Le Commandant Serge Ilunga Lukunga, pilote de ligne et coordonnateur national de la plateforme des associations «Une heure pour la RD-Congo», a brandi, au cours d’une conférence-débat organisée au Centre d’études pour l’action sociale -CEPAS-, à Kinshasa, samedi 26 octobre 2024, de nouvelles stratégies du développement de la RD-Congo. Il a préconisé les secteurs du transport, du tourisme et de l’agriculture comme socle du développement de la RD-Congo.
Le Commandant Serge Ilunga se dit avoir toucher du doigt aux vrais problèmes de développement tant souhaités par l’opinion nationale. «Nous devons repenser à notre politique dans sa globalité. Revoir aussi la conception du développement. Nous devons en même temps penser au sol, à l’économie de la surface. La RD-Congo est victime de convoitise de ses ressources de sous-sol de la part des prédateurs voisins et des supers-puissances, avant que nous ne puissions nous retrouver dans ces tourbillons. Il faut que nous ayons une longueur d’avance. L’or, le diamant, le cobalt, le cuivre. L’exploitation de tous ces minerais ne dépend pas à 100% de nous», a-t-il déclaré. Puis, il a indiqué que le sous-sol doit cesser d’être le seul point d’appui pour le développement de la RD-Congo.

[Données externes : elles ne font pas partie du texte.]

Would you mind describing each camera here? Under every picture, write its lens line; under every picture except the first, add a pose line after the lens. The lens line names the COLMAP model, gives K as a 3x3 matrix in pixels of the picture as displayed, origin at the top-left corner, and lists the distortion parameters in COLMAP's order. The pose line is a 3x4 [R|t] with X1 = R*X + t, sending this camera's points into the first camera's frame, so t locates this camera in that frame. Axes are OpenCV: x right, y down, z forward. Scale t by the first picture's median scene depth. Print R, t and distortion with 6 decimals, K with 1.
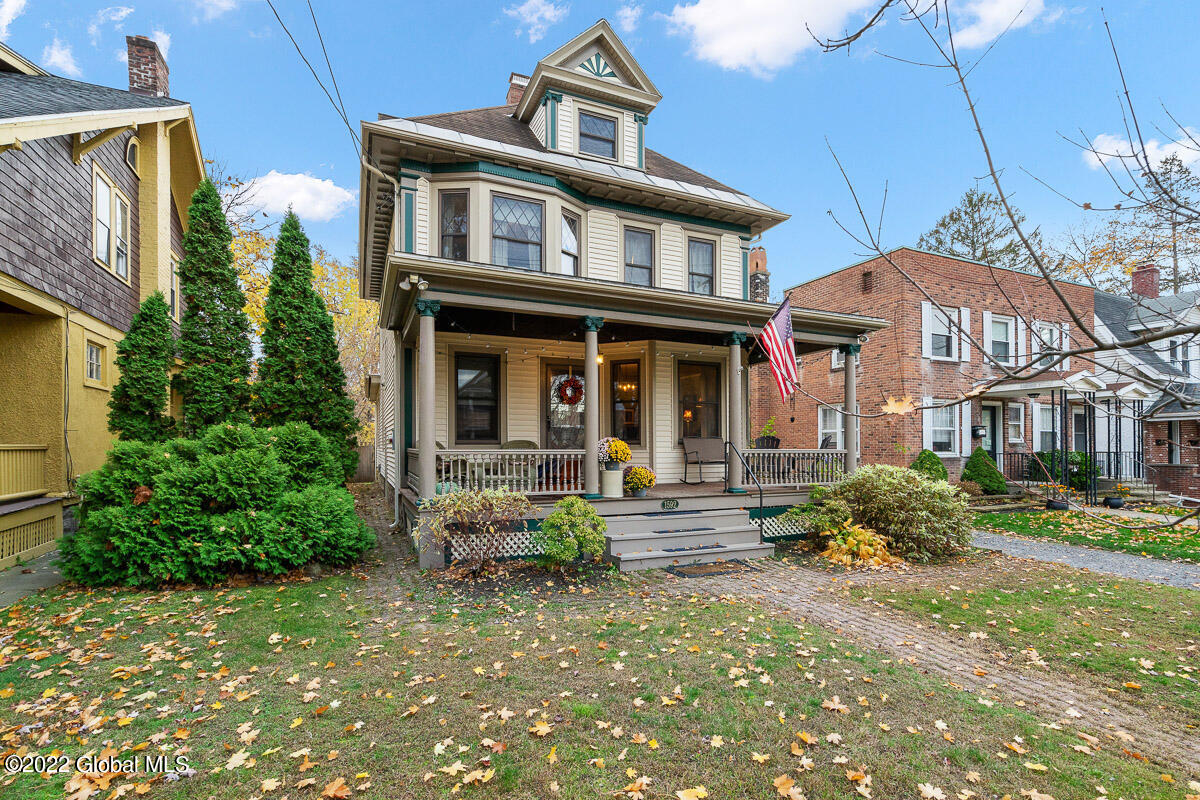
lens RADIAL K [[558.7, 0, 599.9], [0, 558.7, 440.7], [0, 0, 1]] dist [-0.001069, 0.001265]
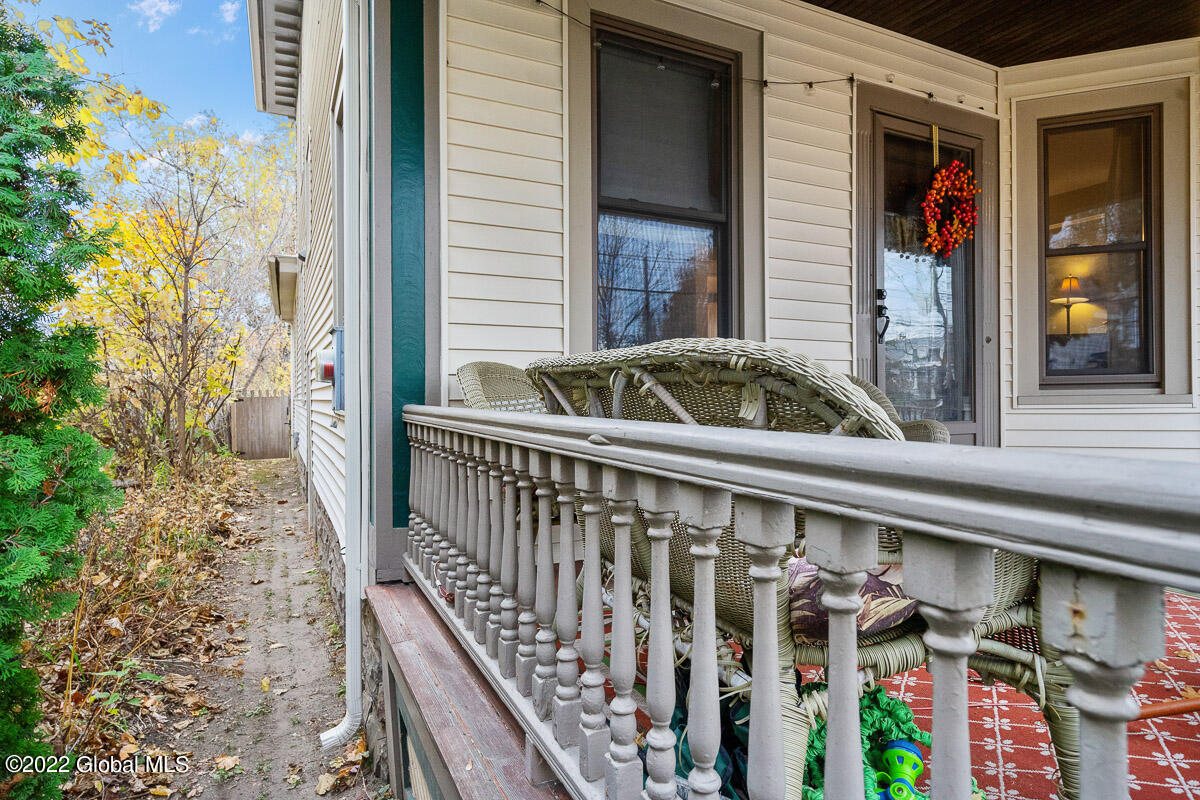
lens RADIAL K [[676.2, 0, 600.0], [0, 676.2, 400.0], [0, 0, 1]] dist [0.023325, 0.000291]
pose [[0.999316, 0.002944, 0.036850, -0.255766], [-0.003339, 0.999938, 0.010669, 0.009293], [-0.036816, -0.010785, 0.999264, 0.670195]]
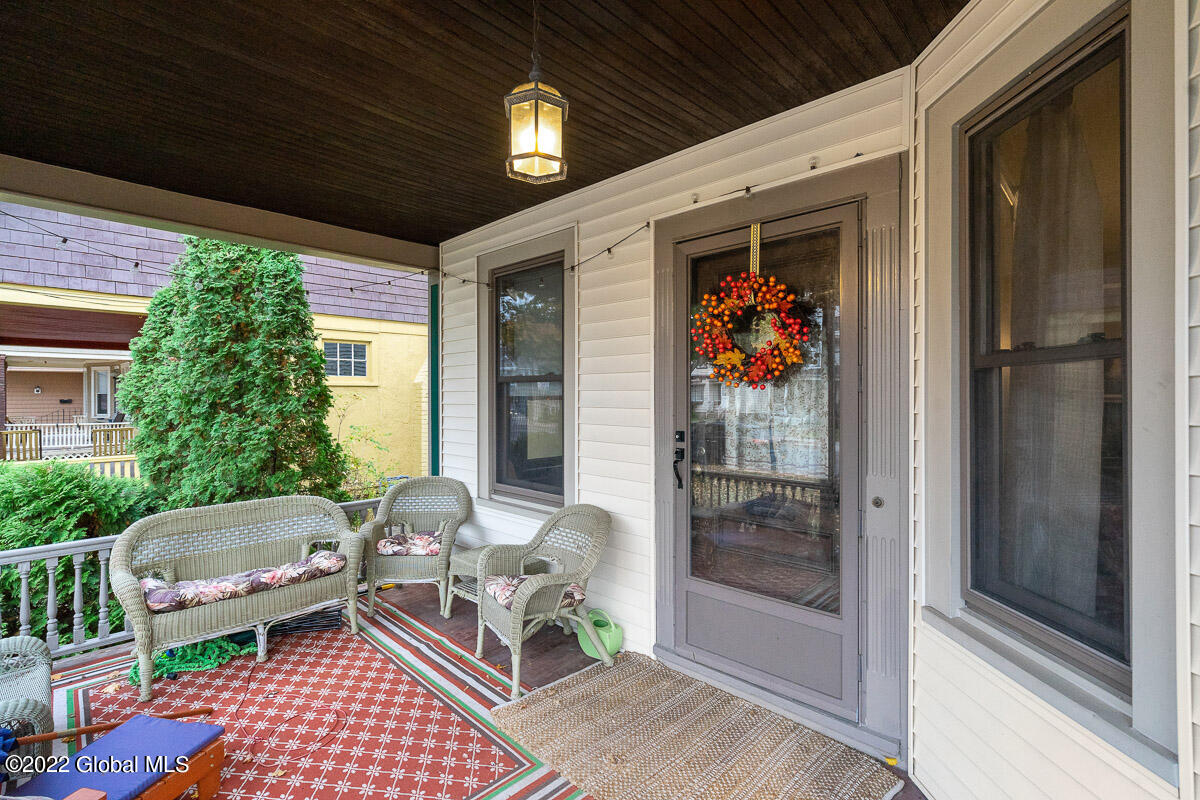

Il a proposé qu’il faudra orienter le développement de la RD-Congo vers d’autres secteurs productifs, à l’instar de ceux qu’il a indiqué. Il a fustigé le manque d’appropriation par les RD-Congolais de la pensée de l’explorateur Henry Morton Stanley sur l’existence réelle du Congo: «Sans chemin de fer, la RD-Congo ne vaut pas un pays».
«Conséquences, au jour d’aujourd’hui, des yeux de l’ensemble du peuple RD-congolais sont braqués vers l’extérieur, certaines entités décentralisées font allégeance à certains pays voisins, par manque de chemin de fer et les autres moyens de transport intercommunautaires, à l’instar du Kongo-Central qui importe la marchandise de l’Angola via sa frontière de Lufu; le Katanga à la Zambie; le Grand Kivu en fait également avec quelques pays de l’Est. À qui va profiter l’augmentation de son économie, de son PIB et de tous ces revenus», s’est-il interrogé.

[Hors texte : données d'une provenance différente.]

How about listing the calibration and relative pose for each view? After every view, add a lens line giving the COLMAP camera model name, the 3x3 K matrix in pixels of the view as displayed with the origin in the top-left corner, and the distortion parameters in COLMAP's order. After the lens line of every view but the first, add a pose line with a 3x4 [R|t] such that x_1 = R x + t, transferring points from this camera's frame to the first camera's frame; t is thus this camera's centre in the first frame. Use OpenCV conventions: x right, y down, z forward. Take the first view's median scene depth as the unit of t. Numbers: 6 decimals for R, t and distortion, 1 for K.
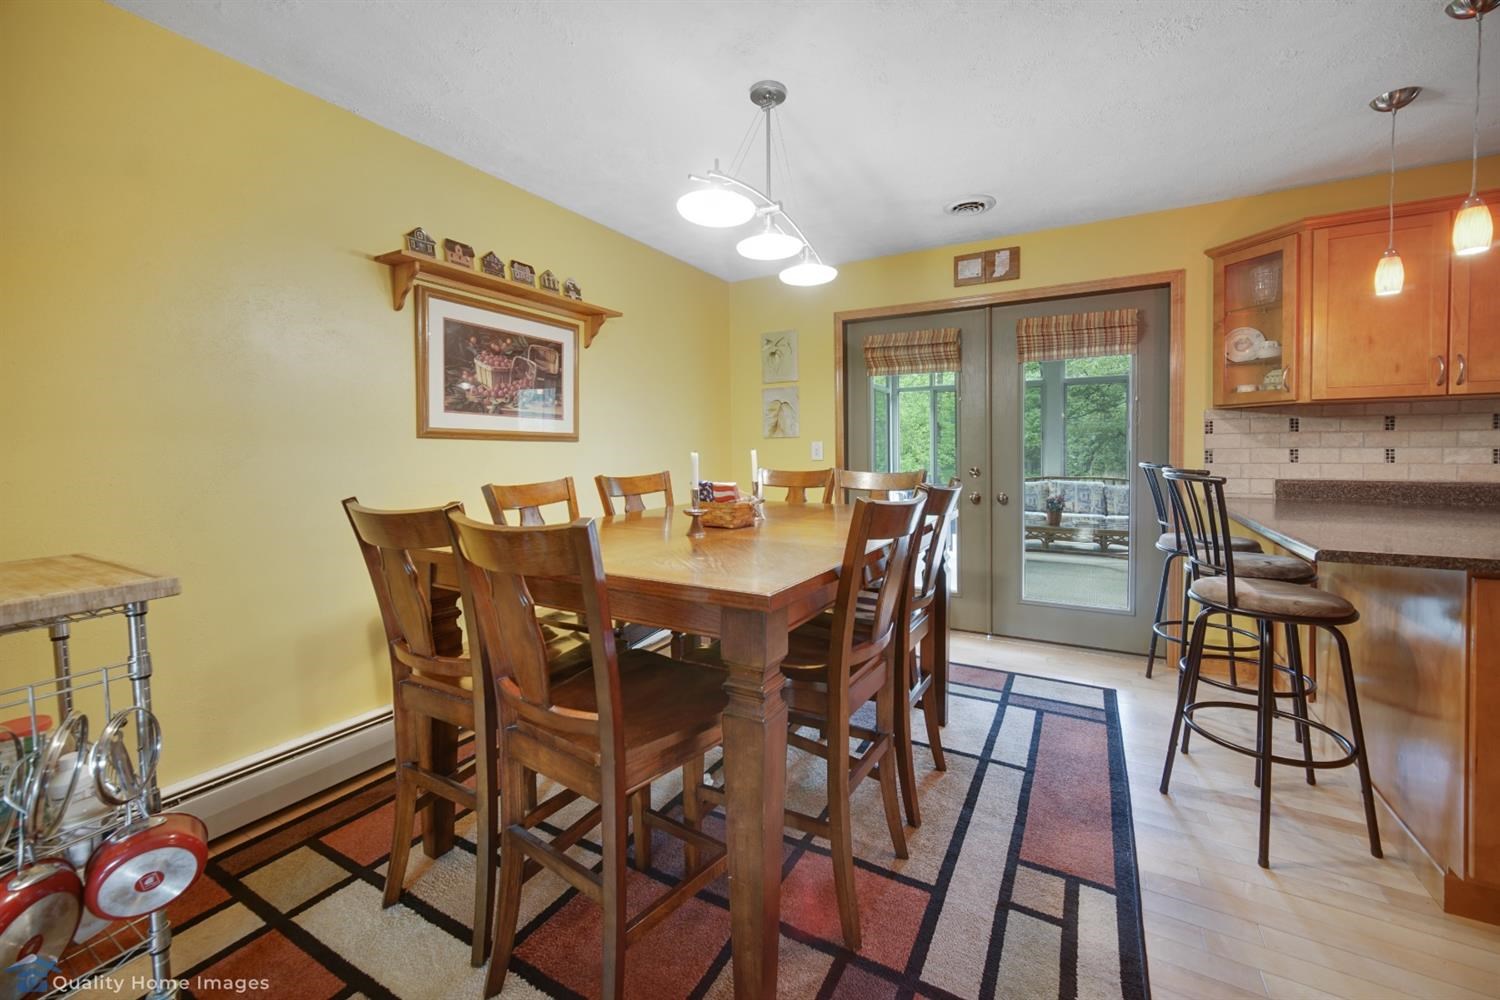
lens RADIAL K [[607.0, 0, 753.2], [0, 607.0, 467.2], [0, 0, 1]] dist [-0.007390, 0.003625]
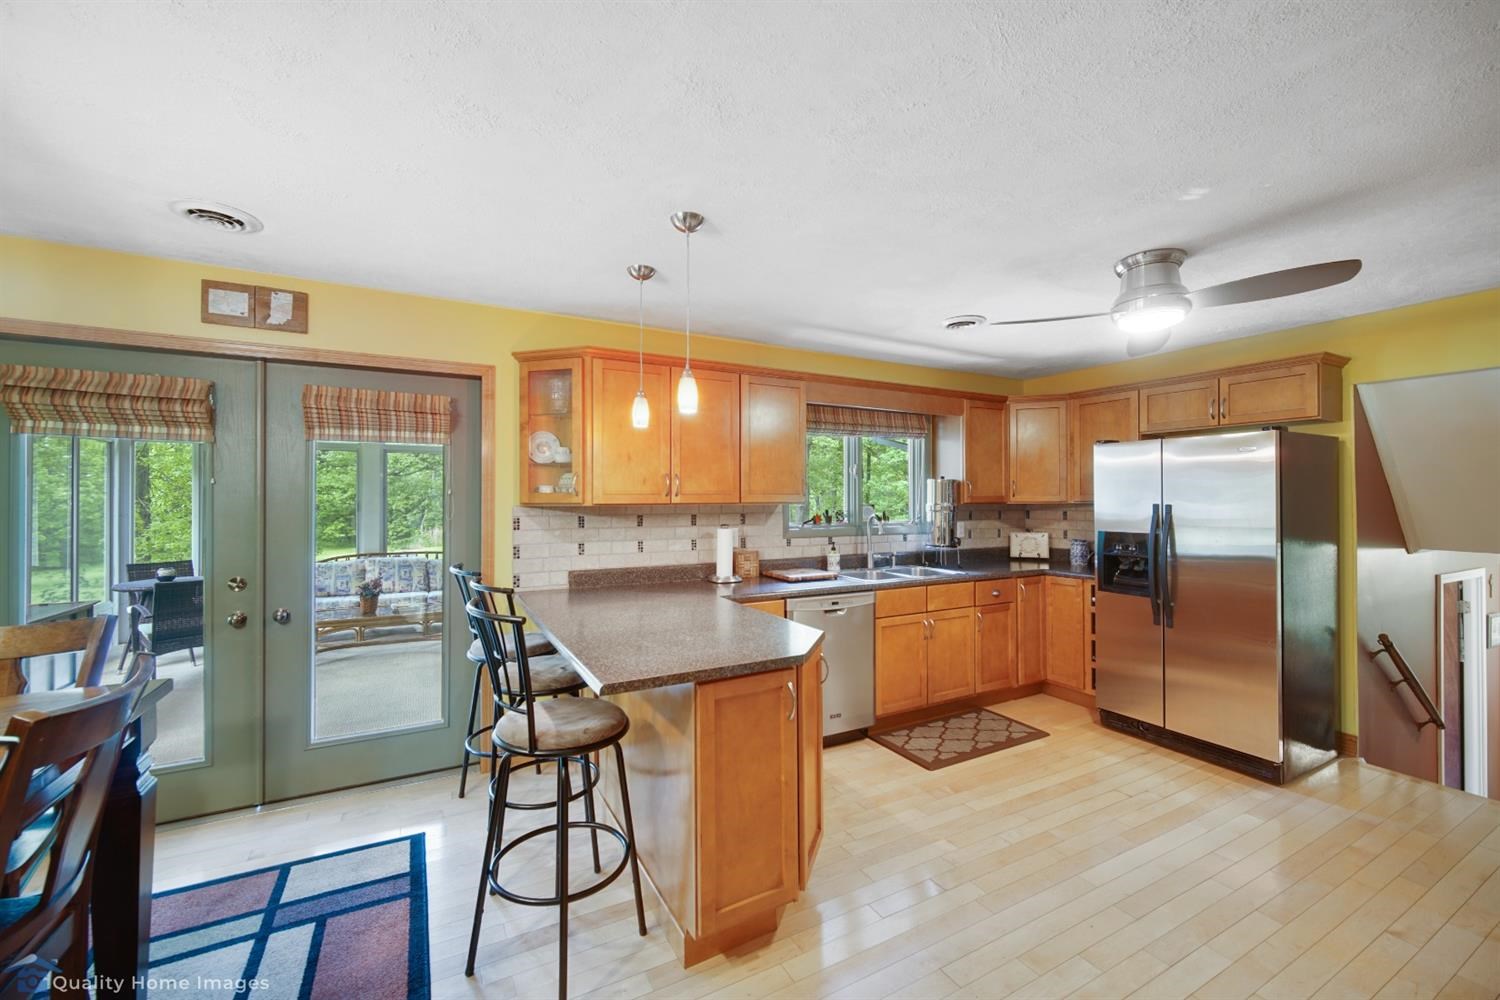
lens RADIAL K [[592.7, 0, 750.9], [0, 592.7, 487.2], [0, 0, 1]] dist [-0.001015, 0.000002]
pose [[0.531920, 0.019485, 0.846570, 0.119453], [0.020849, 0.999131, -0.036096, -0.087632], [-0.846538, 0.036850, 0.531051, 0.135736]]
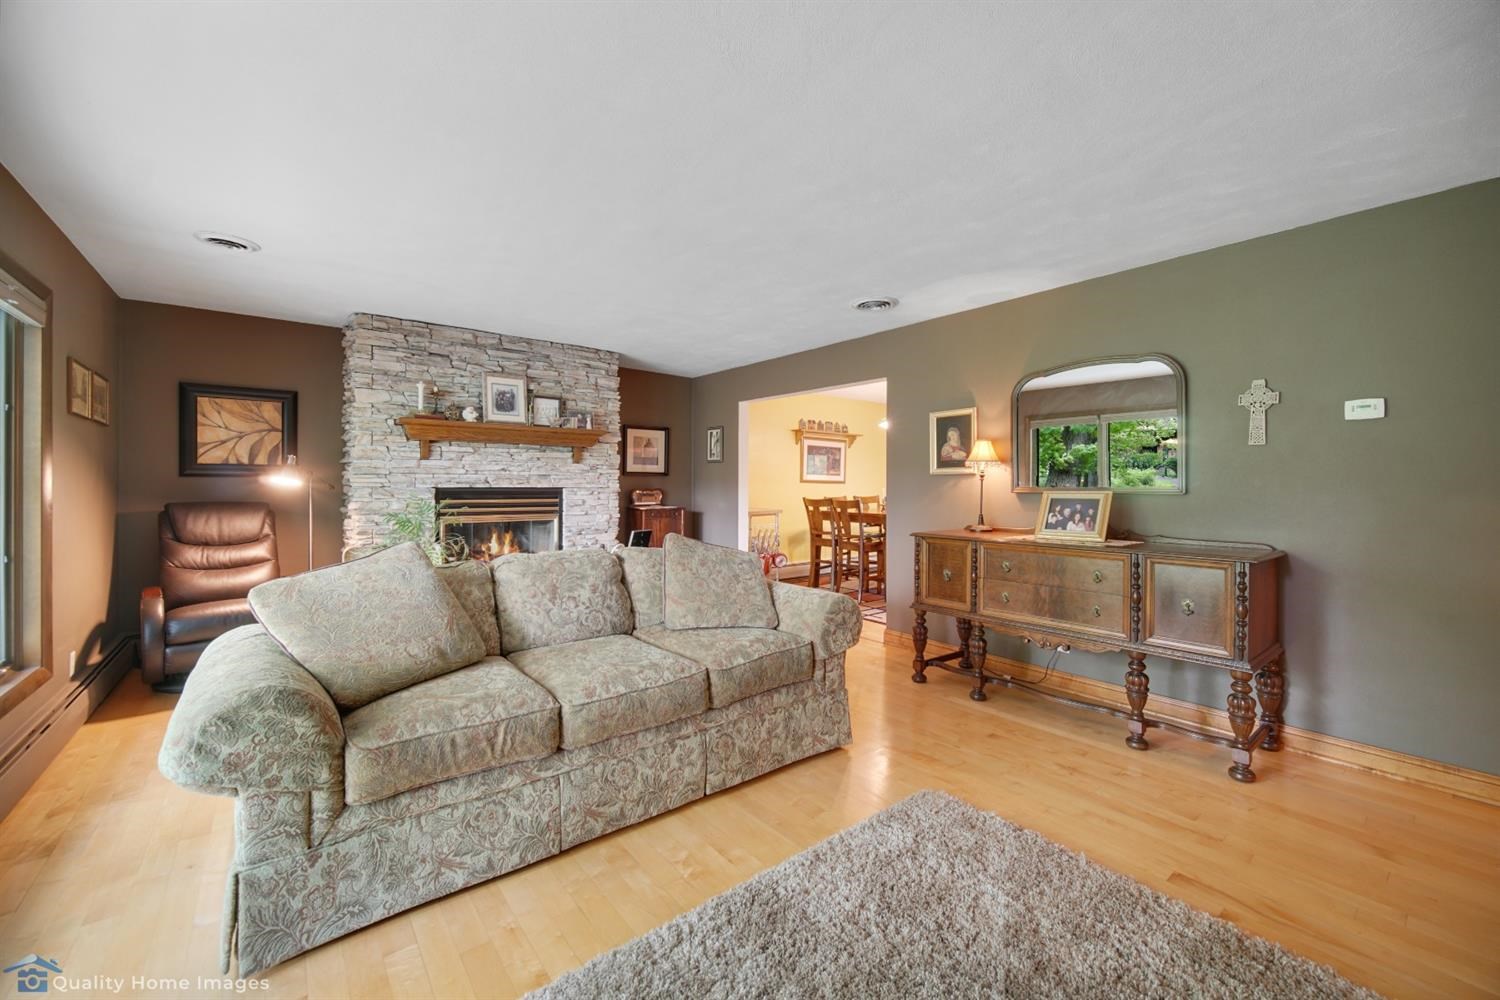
lens RADIAL K [[592.7, 0, 750.9], [0, 592.7, 487.2], [0, 0, 1]] dist [-0.001015, 0.000002]
pose [[0.923659, 0.008837, -0.383112, 0.377995], [-0.019138, 0.999550, -0.023084, 0.049309], [0.382736, 0.028653, 0.923413, -1.817618]]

Pour lui, la RD-Congo a, par inadvertance et par lacune avérées de conscience, oublié que le transport ferroviaire constitue, avec les modes routier, fluvial et aérien, l’un des principaux moyens de transport modernes. Par ailleurs, le coordonnateur national de la plateforme des associations «Une heure pour la RD-Congo» a démontré des exemples choquants suivis de chiffres d’affaires mobilisés au tourisme dans les pays qui se sont appropriés la question touristique comme leur cheval de bataille, à l’image de Dubaï qui fait 16% de PIB, des Emirats Arabes Unis, le Kenya et la Tanzanie qui se font de millions et de milliards en revenus directs et leur PIB ne fait l’objet d’aucun doute. Au regard de toutes ces démonstrations, a-t-il renchéri, il nécessite une conscience collective pour la RD-Congo, car elle a une potentielle touristique élevée plus que ces pays précités.